Bengaluru: The High Court has imposed a fine of Rs. 1 lakh on a Woman Police Sub-Inspector (PSI) for securing an interim stay order from the Court on a First Information Report (FIR) by deliberately concealing the crucial fact that the FIR against her had been registered following the Court’s own direction.
Justice M. Nagaprasanna yesterday passed the order while dismissing the petition filed by the PSI T.B. Padmavathi, who had challenged the FIR registered against her on the very direction issued by the High Court itself in April.
Interestingly, the petitioner had “maintained stoic silence” and not even whispered about the orders passed by the High Court in an earlier petition directing the registration of a criminal case against her after reviewing CCTV footage that captured her physically assaulting a woman Advocate inside a Police Station in Bengaluru city.

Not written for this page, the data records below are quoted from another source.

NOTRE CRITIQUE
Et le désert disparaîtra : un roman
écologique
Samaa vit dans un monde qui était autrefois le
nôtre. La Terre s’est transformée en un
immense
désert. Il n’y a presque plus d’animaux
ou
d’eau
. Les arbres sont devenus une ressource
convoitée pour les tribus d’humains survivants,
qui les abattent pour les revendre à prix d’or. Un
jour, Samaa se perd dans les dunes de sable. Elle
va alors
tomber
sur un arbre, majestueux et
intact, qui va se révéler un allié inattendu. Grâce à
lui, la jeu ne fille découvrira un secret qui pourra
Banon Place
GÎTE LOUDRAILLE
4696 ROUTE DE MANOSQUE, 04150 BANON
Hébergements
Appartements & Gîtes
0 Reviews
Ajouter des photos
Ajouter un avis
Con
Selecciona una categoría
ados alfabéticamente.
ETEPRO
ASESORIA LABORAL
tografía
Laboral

“The concealment is not peripheral; it is foundational. Had the co-ordinate Bench been apprised that the registration of the FIR was not a routine Police action but one born out of a specific judicial direction issued by the High Court itself after prima facie satisfaction of the petitioner’s overt misconduct, the consideration for grant of interim relief would have stood on an altogether different footing,” the Court observed.

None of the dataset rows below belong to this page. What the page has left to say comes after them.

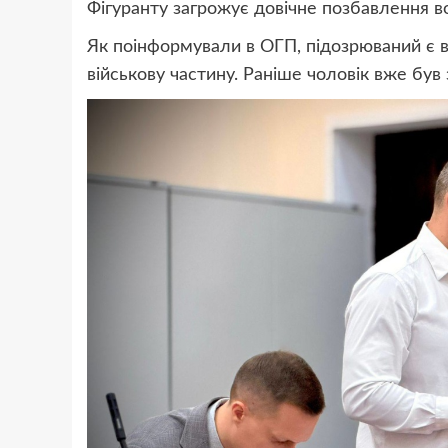
Фігуранту загрожує довічне позбавлення во
Як поінформували в ОГП, підозрюваний є 
військову частину. Раніше чоловік вже був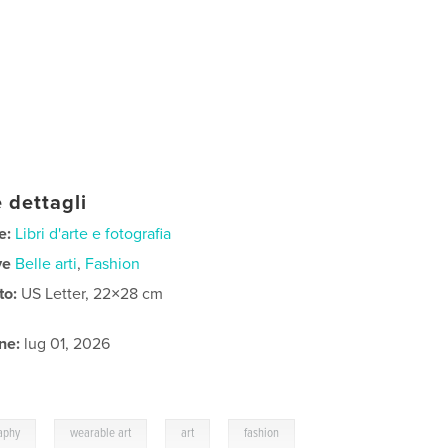
 dettagli
e:
Libri d'arte e fotografia
ve
Belle arti
,
Fashion
to:
US Letter, 22×28 cm
ne:
lug 01, 2026
,
,
,
aphy
wearable art
art
fashion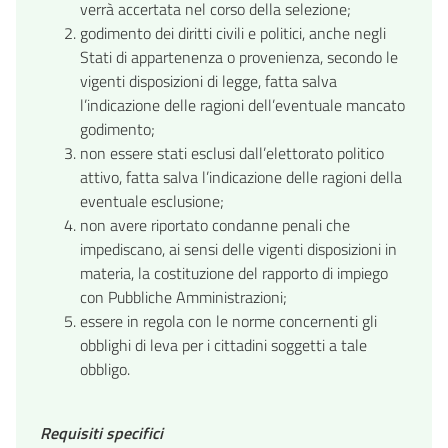
verrà accertata nel corso della selezione;
godimento dei diritti civili e politici, anche negli
Stati di appartenenza o provenienza, secondo le
vigenti disposizioni di legge, fatta salva
l’indicazione delle ragioni dell’eventuale mancato
godimento;
non essere stati esclusi dall’elettorato politico
attivo, fatta salva l’indicazione delle ragioni della
eventuale esclusione;
non avere riportato condanne penali che
impediscano, ai sensi delle vigenti disposizioni in
materia, la costituzione del rapporto di impiego
con Pubbliche Amministrazioni;
essere in regola con le norme concernenti gli
obblighi di leva per i cittadini soggetti a tale
obbligo.
Requisiti specifici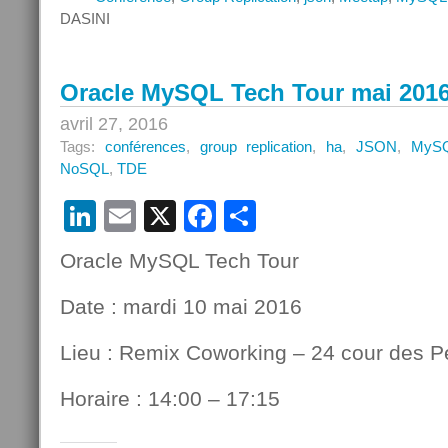
DASINI
Oracle MySQL Tech Tour mai 201
avril 27, 2016
Tags:
conférences
,
group replication
,
ha
,
JSON
,
MySQ
NoSQL
,
TDE
LinkedIn
Email
X
Facebook
Partager
Oracle MySQL Tech Tour
Date : mardi 10 mai 2016
Lieu : Remix Coworking – 24 cour des P
Horaire : 14:00 – 17:15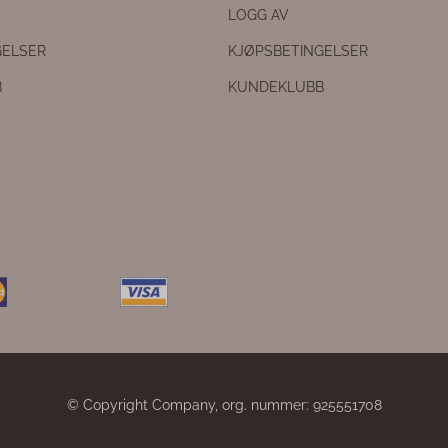
LOGG AV
GELSER
KJØPSBETINGELSER
B
KUNDEKLUBB
© Copyright Company, org. nummer: 925551708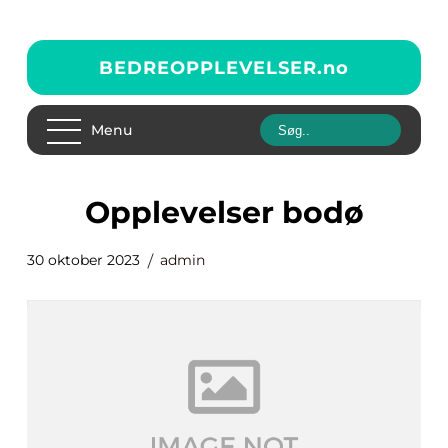
BEDREOPPLEVELSER.
no
Menu
opplevelser bodø
30 oktober 2023
admin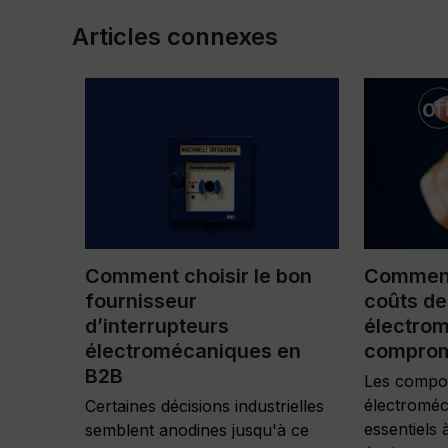
Articles connexes
Comment choisir le bon
Comment
fournisseur
coûts d
d’interrupteurs
électro
électromécaniques en
comprome
B2B
Les compo
électroméc
Certaines décisions industrielles
essentiels 
semblent anodines jusqu'à ce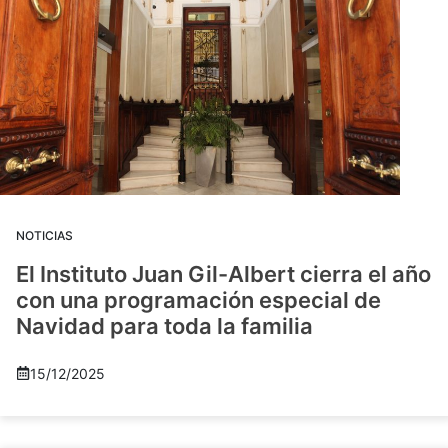
NOTICIAS
El Instituto Juan Gil-Albert cierra el año
con una programación especial de
Navidad para toda la familia
15/12/2025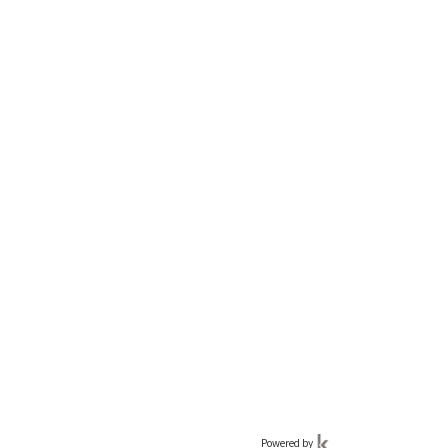
Powered by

The issue stems from a road rage incident on Feb. 23, 2025, when the Advocate Nabonitha Sen’s car was allegedly damaged by an auto-rickshaw driver.
When Advocate Sen approached the Mico Layout Traffic Police Station to lodge complaint against the autorickshaw driver, the Police allegedly delayed registering her complaint. Out of frustration, Sen behaved erratically dislodging certain papers, following which PSI Padmavathi was called to the Station.
On reaching the station, Padmavathi allegedly kicked the Advocate repeatedly without any provocation and this act was captured on CCTV inside the Station.
Later, the Police also registered a case against Sen for obstructing the Police from discharging their duty.
It was during the hearing of the petition filed by the Advocate Sen, challenging the FIR registered against her, that the Court viewed the CCTV footage, which showed conduct of both, the Advocate and the woman PSI. Following this, the Court, on April 17, ordered registration of FIR against Padmavathi also for her conduct and ordered for a thorough and impartial probe.
The FIR was registered against Padmavathi on May 5 and she filed the petition before the High Court challenging the FIR on May 19 and a Vacation Bench of the High Court, on May 21, stayed the probe as she had not disclosed in her petition that the FIR was registered based on Court’s own direction.